The hard part: Measuring value
Of course, measuring value isn’t always easy. Calculating costs is relatively straightforward. Calculating business value is where things become more challenging. Organizations need to identify the outcome they’re trying to influence and estimate its impact. For example:
- What’s the value of retaining a customer?
- What’s the value of increasing conversion rates?
- What’s the value of improving customer satisfaction?
- What’s the value of preventing a production outage?

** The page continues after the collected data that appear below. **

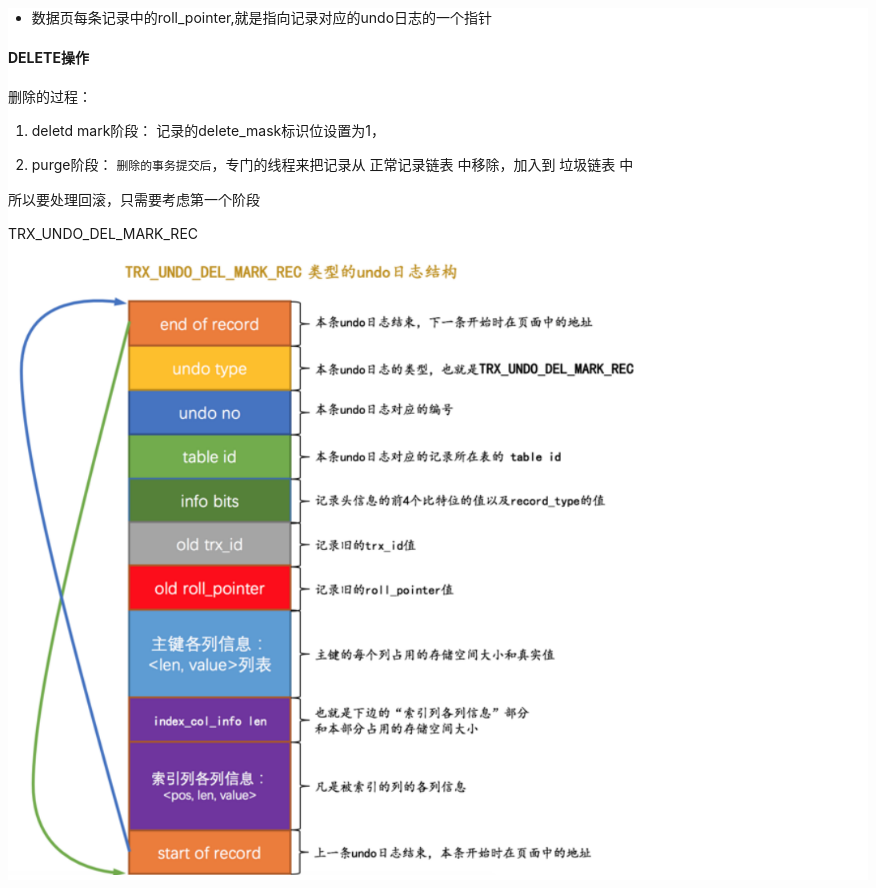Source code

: * 数据页每条记录中的roll_pointer,就是指向记录对应的undo日志的一个指针

#### DELETE操作

删除的过程： 

1. deletd mark阶段： 记录的delete_mask标识位设置为1，

2. purge阶段：  `删除的事务提交后`，专门的线程来把记录从 正常记录链表 中移除，加入到 垃圾链表 中

所以要处理回滚，只需要考虑第一个阶段



TRX_UNDO_DEL_MARK_REC

<img src="images_typora/image-20230825163029255.png" alt="image-20230825163029255" style="zoom:80%;" />
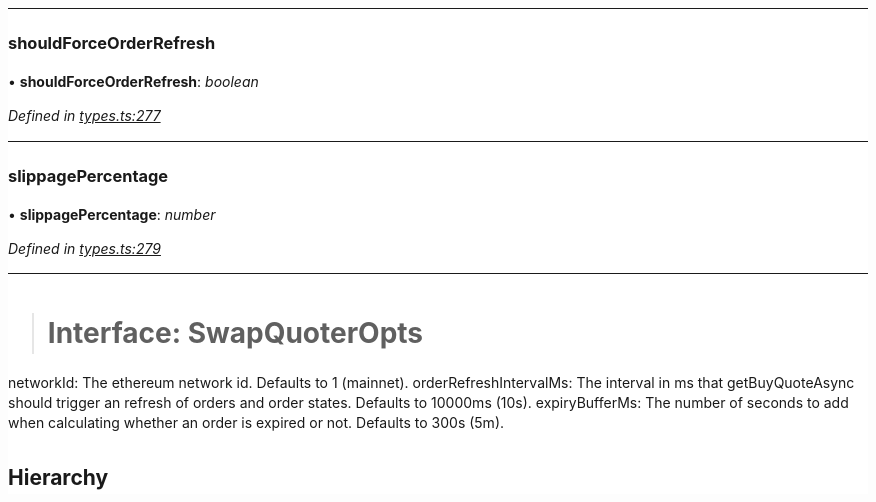 ___

###  shouldForceOrderRefresh

• **shouldForceOrderRefresh**: *boolean*

*Defined in [types.ts:277](https://github.com/0xProject/0x-monorepo/blob/61e50a1cd/packages/asset-swapper/src/types.ts#L277)*

___

###  slippagePercentage

• **slippagePercentage**: *number*

*Defined in [types.ts:279](https://github.com/0xProject/0x-monorepo/blob/61e50a1cd/packages/asset-swapper/src/types.ts#L279)*

<hr />

> # Interface: SwapQuoterOpts

networkId: The ethereum network id. Defaults to 1 (mainnet).
orderRefreshIntervalMs: The interval in ms that getBuyQuoteAsync should trigger an refresh of orders and order states. Defaults to 10000ms (10s).
expiryBufferMs: The number of seconds to add when calculating whether an order is expired or not. Defaults to 300s (5m).

## Hierarchy
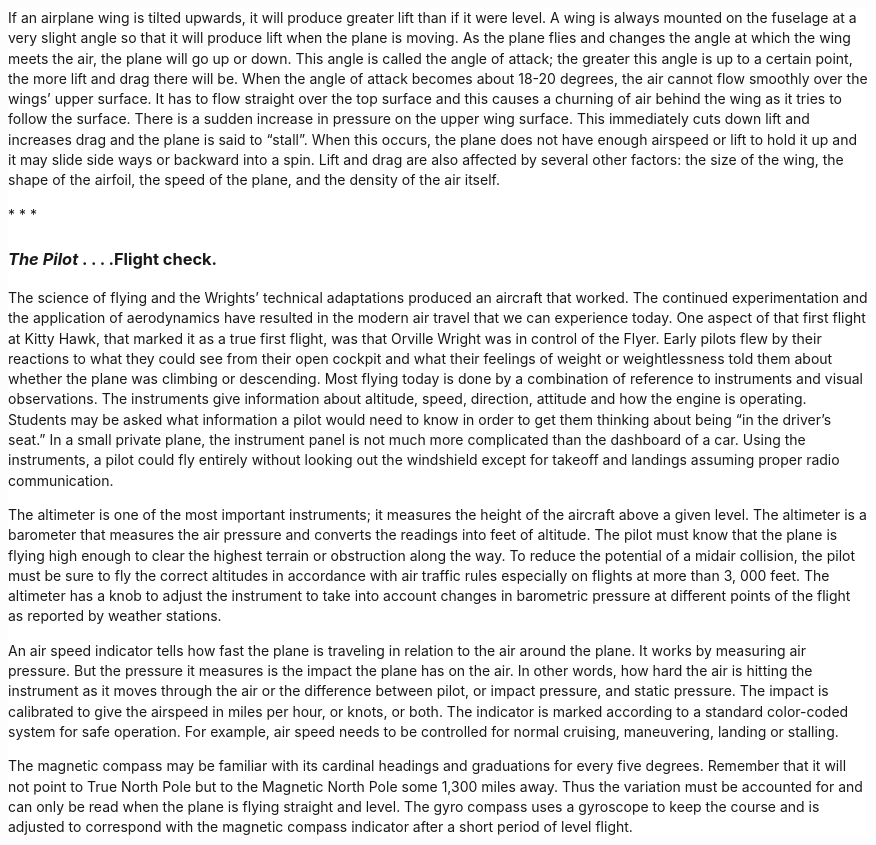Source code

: </p>
<p>
If an airplane wing is tilted upwards, it will produce greater lift than if it were level. A wing is always mounted on the fuselage at a very slight angle so that it will produce lift when the plane is moving. As the plane flies and changes the angle at which the wing meets the air, the plane will go up or down. This angle is called the angle of attack; the greater this angle is up to a certain point, the more lift and drag there will be. When the angle of attack becomes about 18-20 degrees, the air cannot flow smoothly over the wings’ upper surface. It has to flow straight over the top surface and this causes a churning of air behind the wing as it tries to follow the surface. There is a sudden increase in pressure on the upper wing surface. This immediately cuts down lift and increases drag and the plane is said to “stall”. When this occurs, the plane does not have enough airspeed or lift to hold it up and it may slide side ways or backward into a spin. Lift and drag are also affected by several other factors: the size of the wing, the shape of the airfoil, the speed of the plane, and the density of the air itself.
</p>
<p>
* * *
</p>
<h3>
<i>
The Pilot
</i>
. . . .Flight check.
</h3>
The science of flying and the Wrights’ technical adaptations produced an aircraft that worked. The continued experimentation and the application of aerodynamics have resulted in the modern air travel that we can experience today. One aspect of that first flight at Kitty Hawk, that marked it as a true first flight, was that Orville Wright was in control of the Flyer.
Early pilots flew by their reactions to what they could see from their open cockpit and what their feelings of weight or weightlessness told them about whether the plane was climbing or descending. Most flying today is done by a combination of reference to instruments and visual observations. The instruments give information about altitude, speed, direction, attitude and how the engine is operating. Students may be asked what information a pilot would need to know in order to get them thinking about being “in the driver’s seat.” In a small private plane, the instrument panel is not much more complicated than the dashboard of a car. Using the instruments, a pilot could fly entirely without looking out the windshield except for takeoff and landings assuming proper radio communication.
<p>
The altimeter is one of the most important instruments; it measures the height of the aircraft above a given level. The altimeter is a barometer that measures the air pressure and converts the readings into feet of altitude. The pilot must know that the plane is flying high enough to clear the highest terrain or obstruction along the way. To reduce the potential of a midair collision, the pilot must be sure to fly the correct altitudes in accordance with air traffic rules especially on flights at more than 3, 000 feet. The altimeter has a knob to adjust the instrument to take into account changes in barometric pressure at different points of the flight as reported by weather stations.
</p>
<p>
An air speed indicator tells how fast the plane is traveling in relation to the air around the plane. It works by measuring air pressure. But the pressure it measures is the impact the plane has on the air. In other words, how hard the air is hitting the instrument as it moves through the air or the difference between pilot, or impact pressure, and static pressure. The impact is calibrated to give the airspeed in miles per hour, or knots, or both. The indicator is marked according to a standard color-coded system for safe operation. For example, air speed needs to be controlled for normal cruising, maneuvering, landing or stalling.
</p>
<p>
The magnetic compass may be familiar with its cardinal headings and graduations for every five degrees. Remember that it will not point to True North Pole but to the Magnetic North Pole some 1,300 miles away. Thus the variation must be accounted for and can only be read when the plane is flying straight and level. The gyro compass uses a gyroscope to keep the course and is adjusted to correspond with the magnetic compass indicator after a short period of level flight.
</p>
<p>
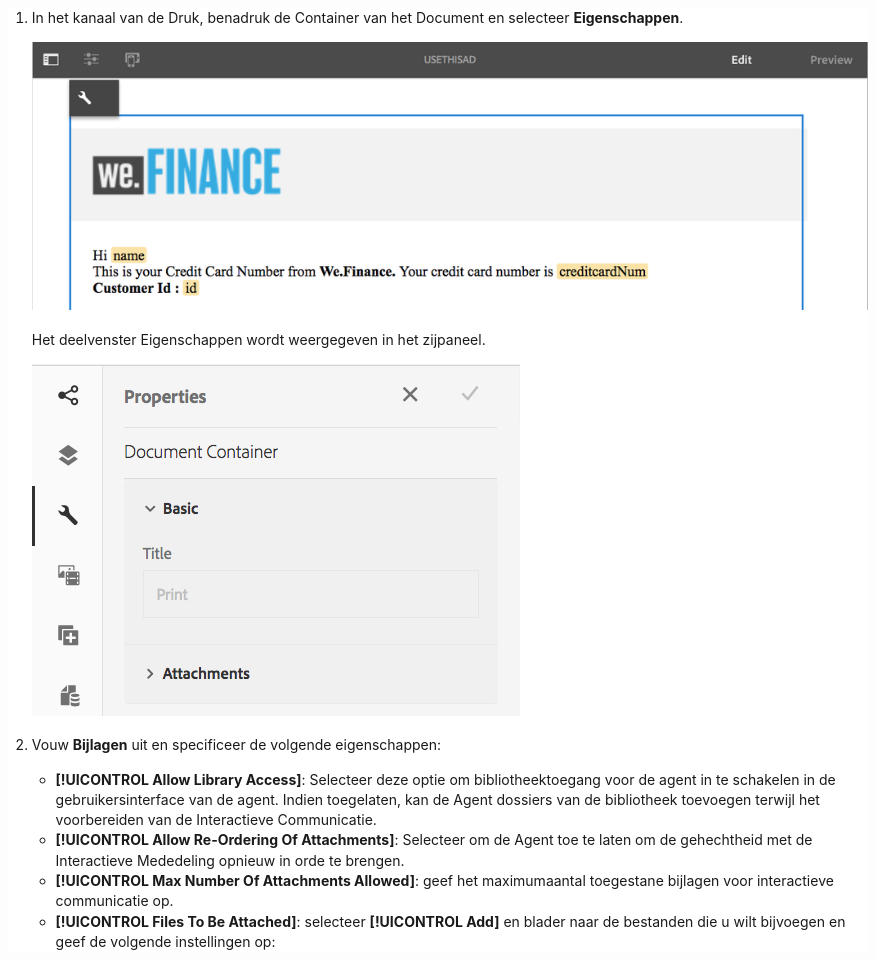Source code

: 1. In het kanaal van de Druk, benadruk de Container van het Document en selecteer **Eigenschappen**.

   ![ documentcontainereigenschappen ](assets/documentcontainerproperties.png)

   Het deelvenster Eigenschappen wordt weergegeven in het zijpaneel.

   ![ eigenschappen gehechtheid ](assets/propertiesattachments.png)

1. Vouw **Bijlagen** uit en specificeer de volgende eigenschappen:

   * **[!UICONTROL Allow Library Access]**: Selecteer deze optie om bibliotheektoegang voor de agent in te schakelen in de gebruikersinterface van de agent. Indien toegelaten, kan de Agent dossiers van de bibliotheek toevoegen terwijl het voorbereiden van de Interactieve Communicatie.
   * **[!UICONTROL Allow Re-Ordering Of Attachments]**: Selecteer om de Agent toe te laten om de gehechtheid met de Interactieve Mededeling opnieuw in orde te brengen.
   * **[!UICONTROL Max Number Of Attachments Allowed]**: geef het maximumaantal toegestane bijlagen voor interactieve communicatie op.
   * **[!UICONTROL Files To Be Attached]**: selecteer **[!UICONTROL Add]** en blader naar de bestanden die u wilt bijvoegen en geef de volgende instellingen op:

These aren’t always precise calculations. They often involve assumptions, modeling, and estimation. I believe that imperfect measurements tied to business outcomes are still more useful than productivity metrics that may have little connection to actual impact.
Measuring what matters
As organizations continue investing in AI, the challenge isn’t simply automating work – it’s ensuring those automations create meaningful outcome and as Product Managers, we are ultimately accountable for outcomes, not output. The same principle should apply to AI.